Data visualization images
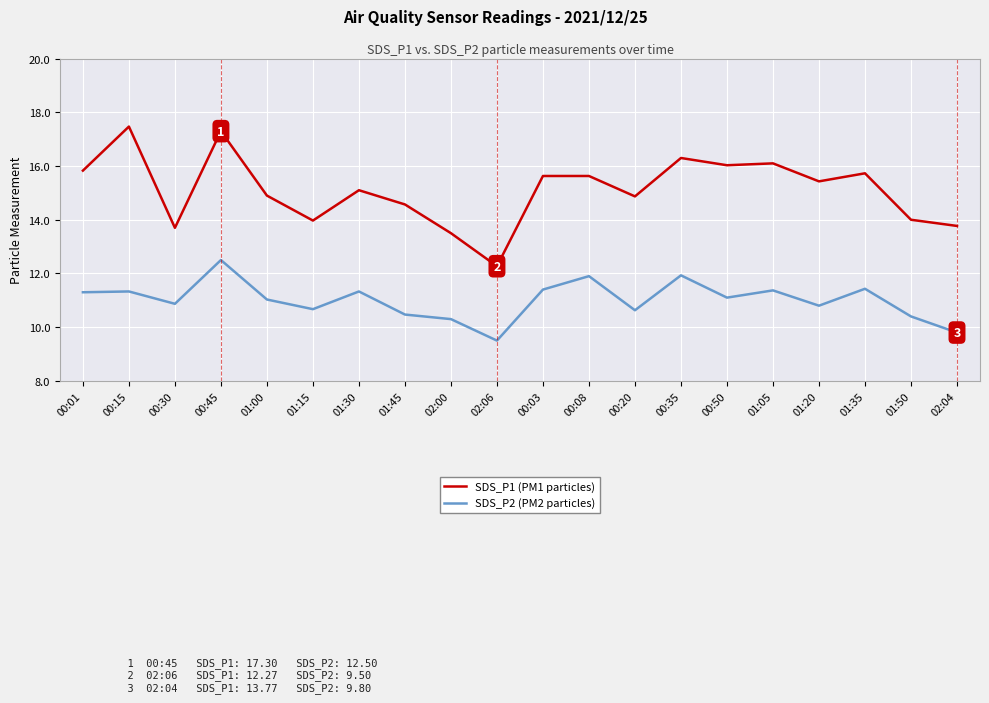

At which category does SDS_P1 (PM1 particles) reach its first local peak?

00:15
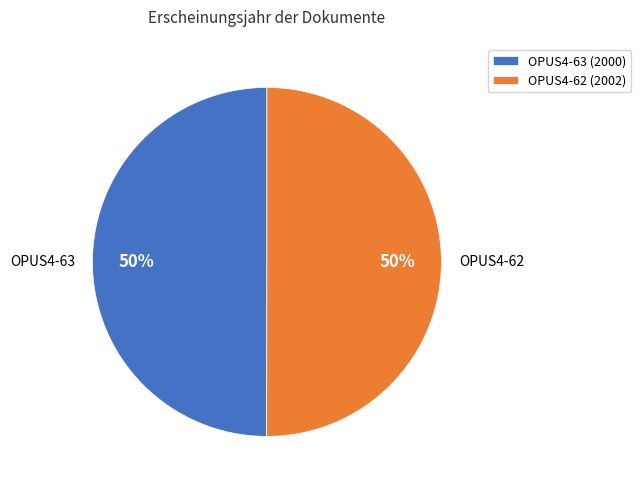

What is the ratio of the value at OPUS4-63 to the value at OPUS4-62?

1.0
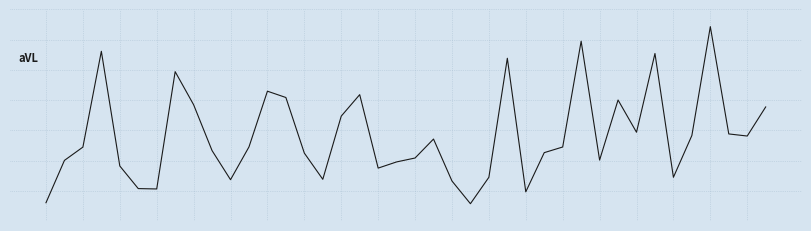

Does the chart display data point markers on the line(s)?

No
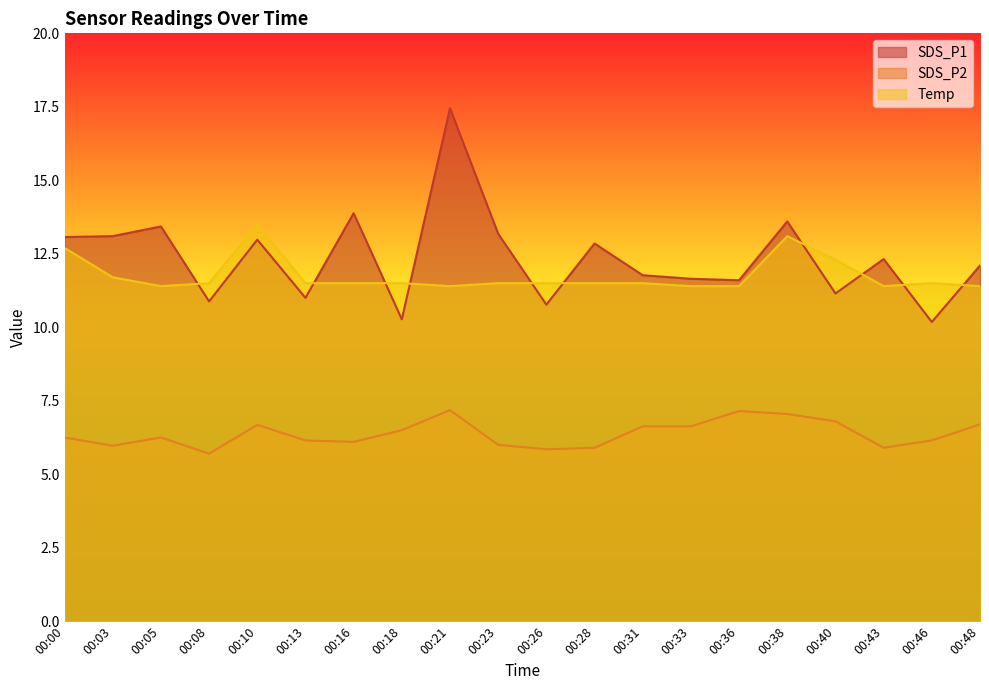

What is the difference between the maximum and minimum values in the SDS_P1 series?

7.3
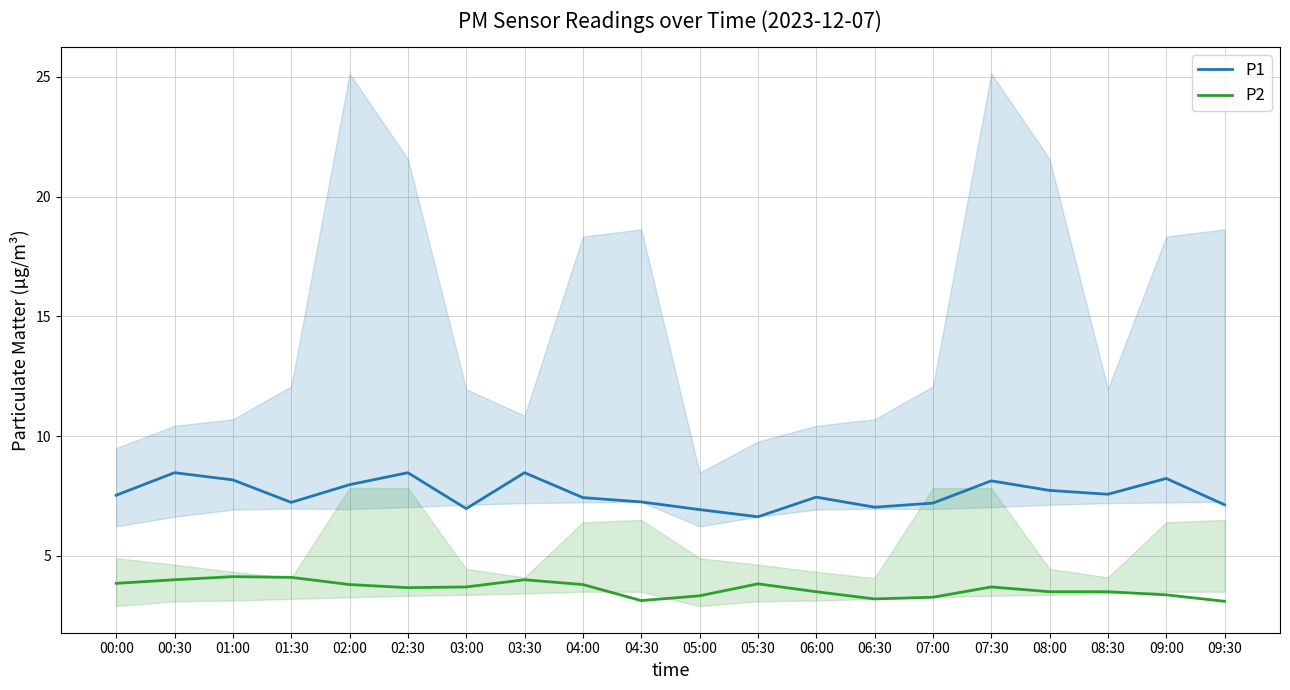

True or false: P1 and P2 intersect in this chart.

False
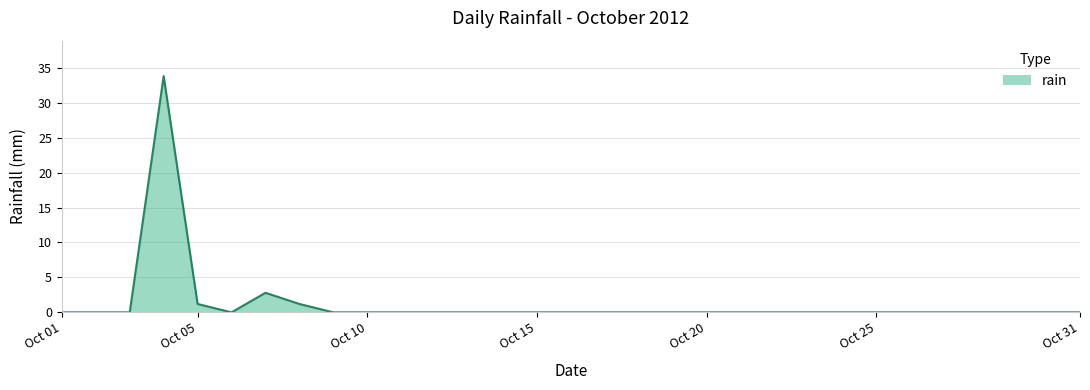

What is the maximum value shown in the chart?

33.8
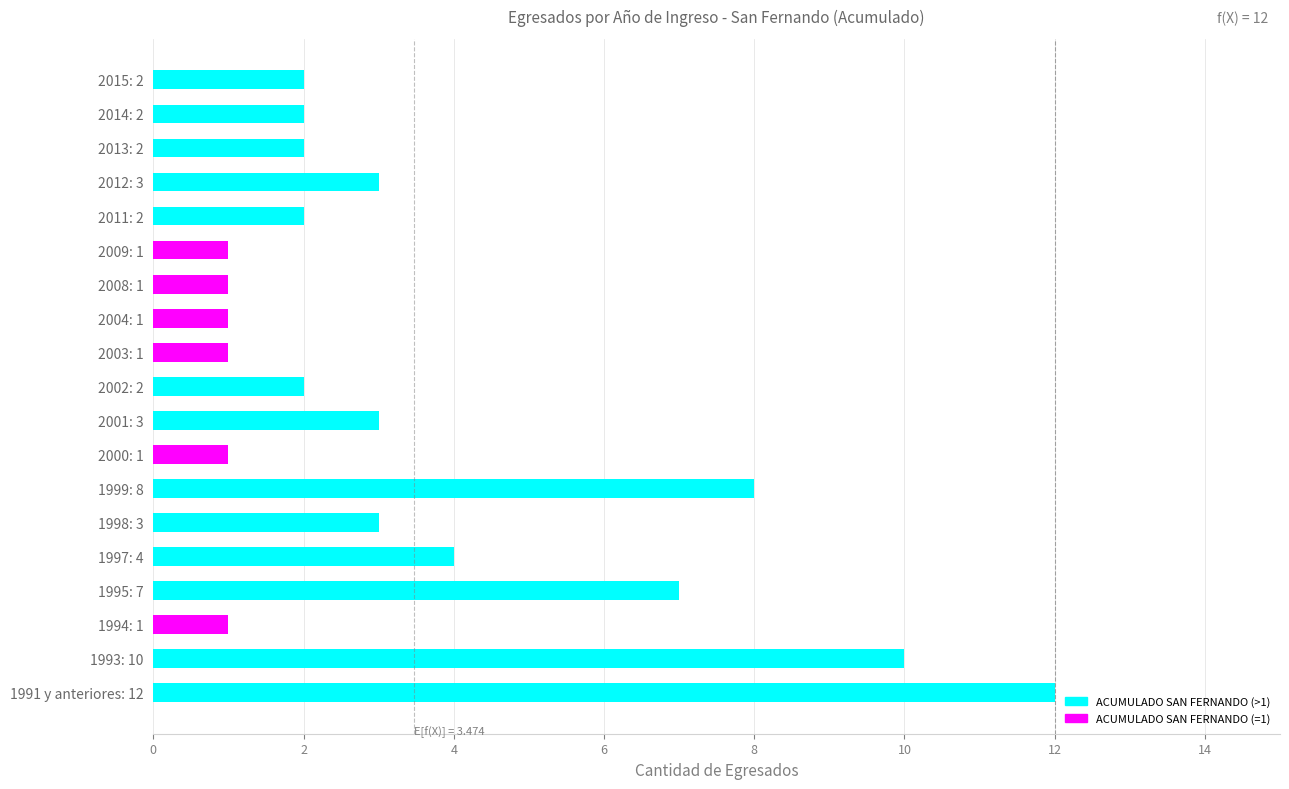

Which category has the highest value across all series?

1991 y anteriores: 12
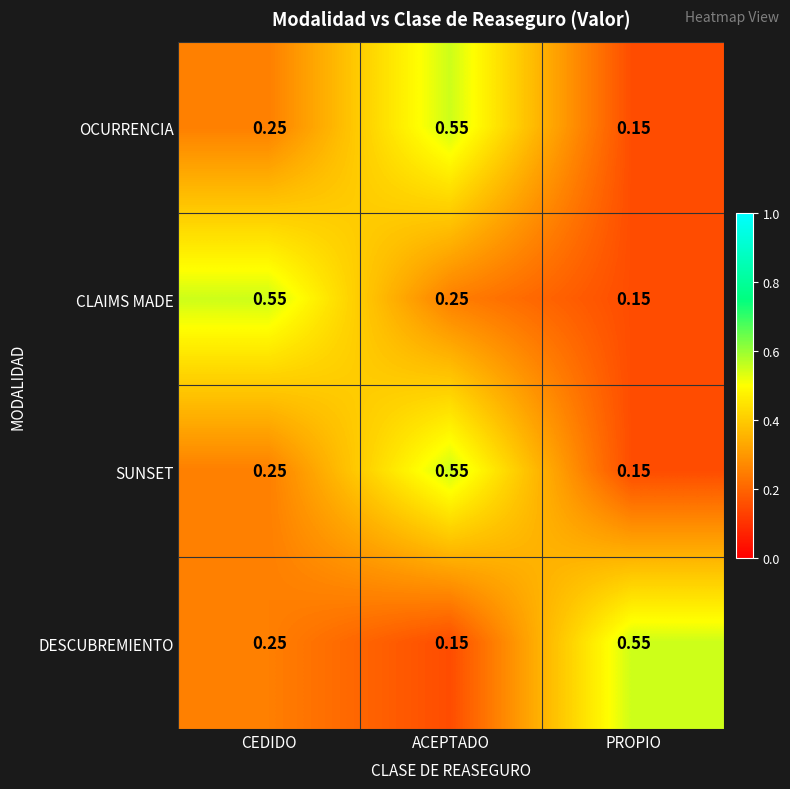

What is the spread (max minus min) of values at PROPIO?

0.4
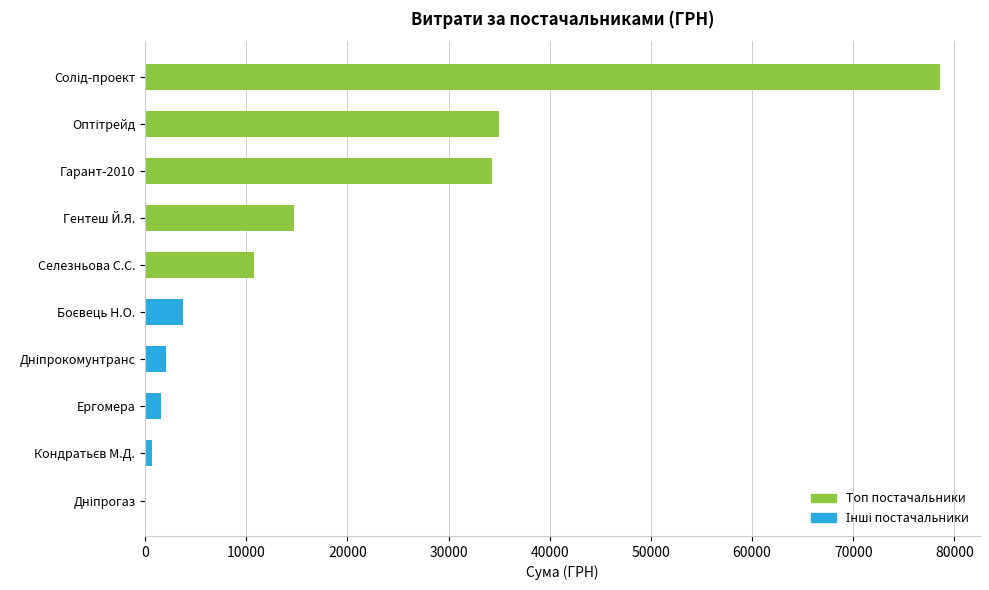

What is the greatest value displayed?

78600.0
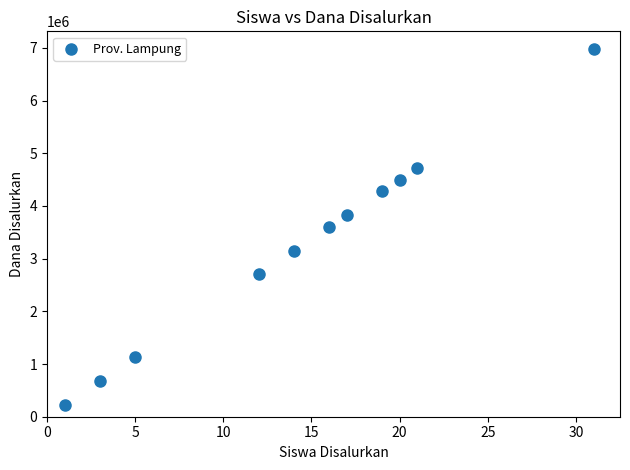

What is the average Y value?

3252273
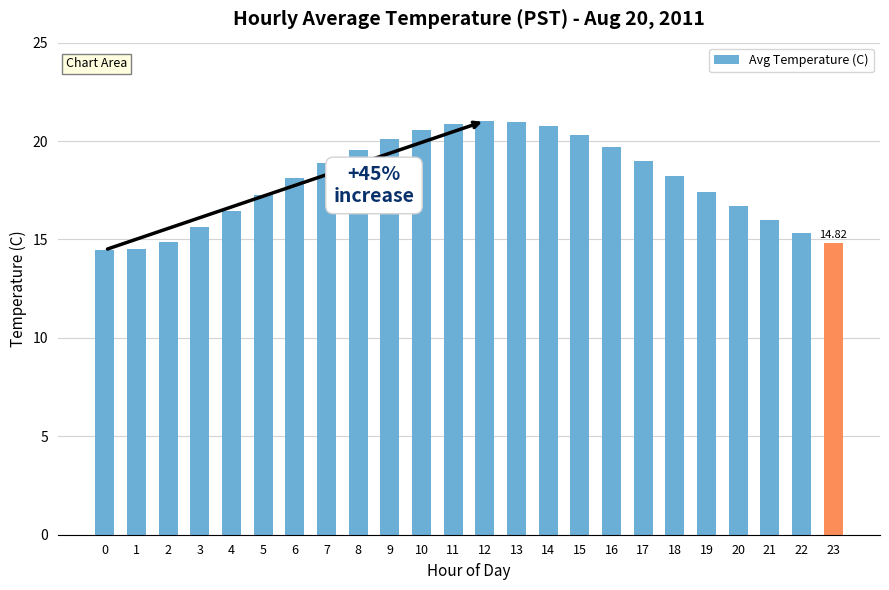

How many bars are there in total?

24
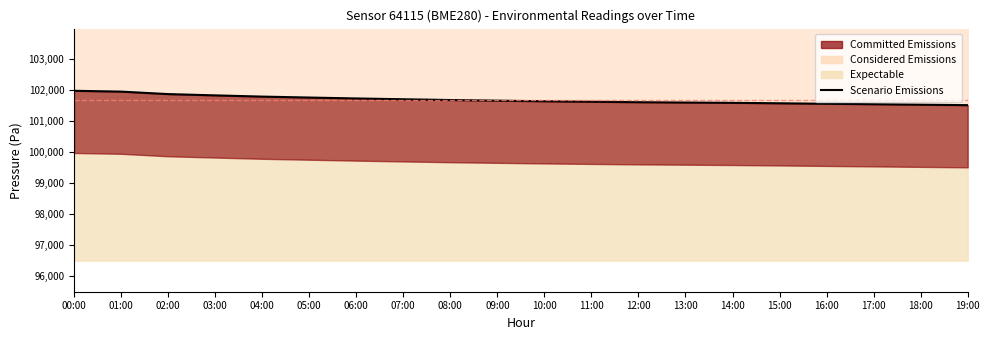

Rank the categories by value from lowest to highest.

19:00, 18:00, 17:00, 16:00, 15:00, 14:00, 13:00, 12:00, 11:00, 10:00, 09:00, 08:00, 07:00, 06:00, 05:00, 04:00, 03:00, 02:00, 01:00, 00:00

Action item ->
Please copy out all the entries above word for word, leaving out the pictures.

Exercise solution ->
At which category does SDS_P1 (PM1 particles) reach its first local peak?

00:15

What is the ratio of the value at OPUS4-63 to the value at OPUS4-62?

1.0

Does the chart display data point markers on the line(s)?

No

What is the difference between the maximum and minimum values in the SDS_P1 series?

7.3

True or false: P1 and P2 intersect in this chart.

False

What is the maximum value shown in the chart?

33.8

Which category has the highest value across all series?

1991 y anteriores: 12

What is the spread (max minus min) of values at PROPIO?

0.4

What is the greatest value displayed?

78600.0

What is the average Y value?

3252273

How many bars are there in total?

24

Rank the categories by value from lowest to highest.

19:00, 18:00, 17:00, 16:00, 15:00, 14:00, 13:00, 12:00, 11:00, 10:00, 09:00, 08:00, 07:00, 06:00, 05:00, 04:00, 03:00, 02:00, 01:00, 00:00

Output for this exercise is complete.